Seven Years and Two Transplants Later . . . .

The duchess with her friend Queen Victoria.

The duchess with her cousin, Queen Victoria.

Some of my friends believe I have a low-level sanity problem. They are probably right.   Truth to tell, it’s probably worse than they imagine.

Seven years ago, I was given five Duchesse de Nemours peonies as a Christmas gift. I  kept them in pots on a patio. They greened up, but didn’t bloom.

The second year, I moved them all to semi-shaded spot in the back garden. But one died of pot to garden transplanting.  The third year all four sprouted. But as mine is not a peony friendly climate; two died off of heat prostration and the other two greened but never flowered.

The fourth year, the two came up again. But again they did not flower. The fifth year only one came up. I tented it, to keep it from the extreme heat, I watered religiously, and though it survived got a bit bushy, it didn’t bloom.

The sixth year, I discovered peonies did not like afternoon sun (thank you, P Allen Smith!), and as I was moving anyway, I dug up my last precious plant and took it with me.

(Anyone who tells you bloom where you’re planted is a complete moron. You bloom where conditions are right or you never do. So if conditions are not right, you must transplant yourself! Duh.)
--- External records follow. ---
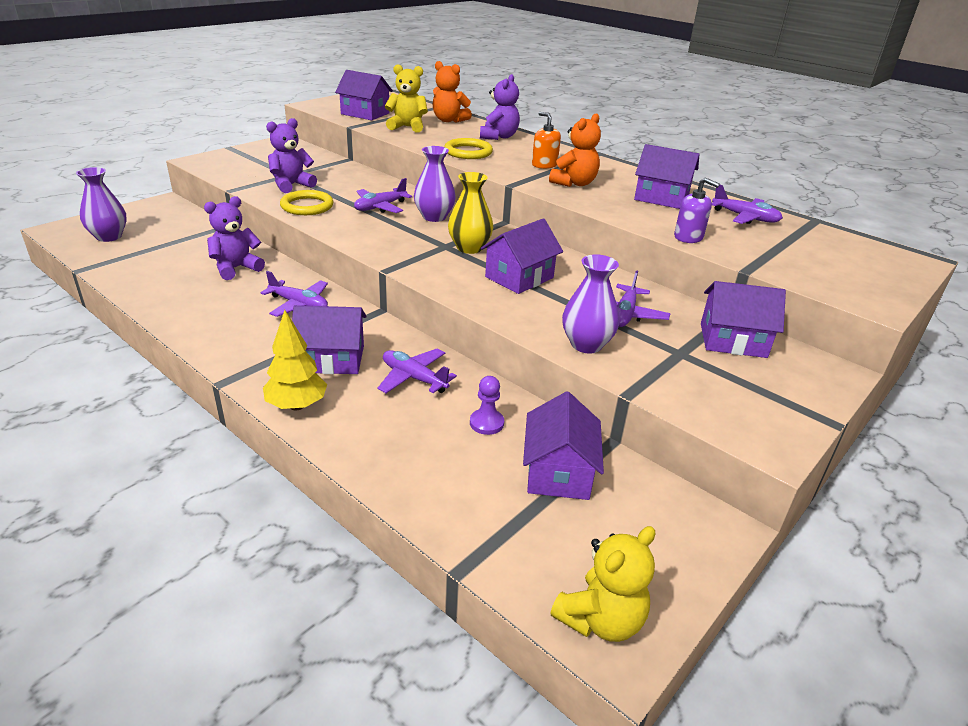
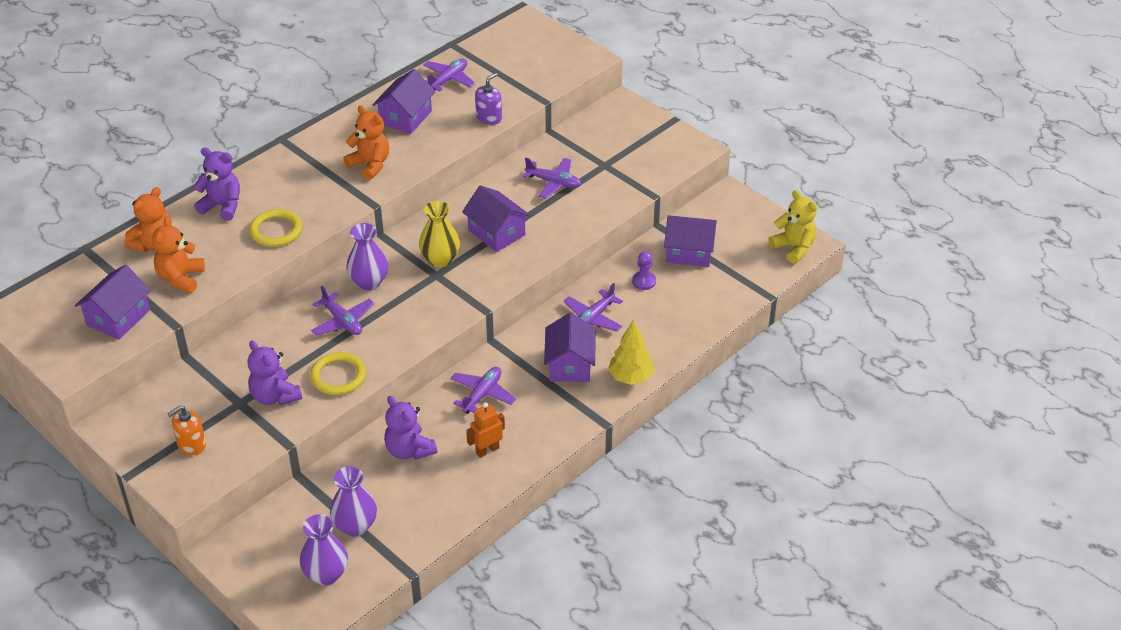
camera: 85 degrees left, 10 degrees up
(215, 307) = (487, 450): none -> orange robot
(407, 127) = (181, 278): yellow teddy bear -> orange teddy bear
(544, 165) = (317, 179): orange soap dispenser -> orange soap dispenser (191, 444)
(586, 344) = (597, 207): purple vase -> purple vase (355, 526)
(733, 340) = (586, 138): purple house -> none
This time I placed it in the morning sun, with perfect peony conditions. It survived the very late season transplanting, doubled in size, but eventually died back without flowering.

And now it is year seven. I have just discovered my duchess sprouting up again. And I am hopeful for a blossom this year, perhaps in May or June.

I know not many people would wait seven years (or more) for a single blossom. But that’s who I am. I don’t give up on things I love. Not ever. I have infinite faith, infinite patience, infinite endurance.

I suppose it does sound odd, especially coming from me. But if you’d ever seen the Duchesse or even caught a whiff of her scent in passing, you’d understand. Some things are worth all the bother . . . now that sounds like me!


Today I killed a Bonsai.

For reasons I don’t quite understand, my bonsai died, though, I doubt it was the *peep’s fault. One day I walked out and the top third was all rust color. Then a few days later, the middle turned. Then at last the bottom turned, and it was gone.

The tree had always been cared for in the proper manner. It was 4 when I recieved it, and about 16 when it died. It was given to me one Christmas by 2 friends, one of whom died the following spring.

I must confess I felt a certain obligation  to keep it alive, as if the friendship was continuing through the little tree. In time the other friend moved away. After about 5 years, we lost contact. It’s over 2 since there’s been a text or tweet or any sign of life.

As I looked at the tree last night, I thought, why am I hanging on to something that’s dead? And so I went to the market and picked up some cheap and cheerful potted plants –a  miniature red rose, two persian violets, and an orange begonia — to which I  have no attachment.

This morning I plucked the dead tree from its pot (which I am keeping) and threw it out. I repotted my 99 cent flowering plants and stuck them on the bench where my bonsai had been. I felt amazingly better.

Every time I look out my kitchen window and see those happy living things between the two chaise lounges on the back porch, I think of all the good times with good friends that I’m going to have, not of the good friends I’ve lost over time.

I think we often hang on to dead things in our lives, not realizing we ought to let go. I think I’m going to be throwing out a lot of things this week. And then I’m going to invite some friends for champagne and seafood in my newly perfumed garden.

*The peep continues to reside al fresco, under the rosebush.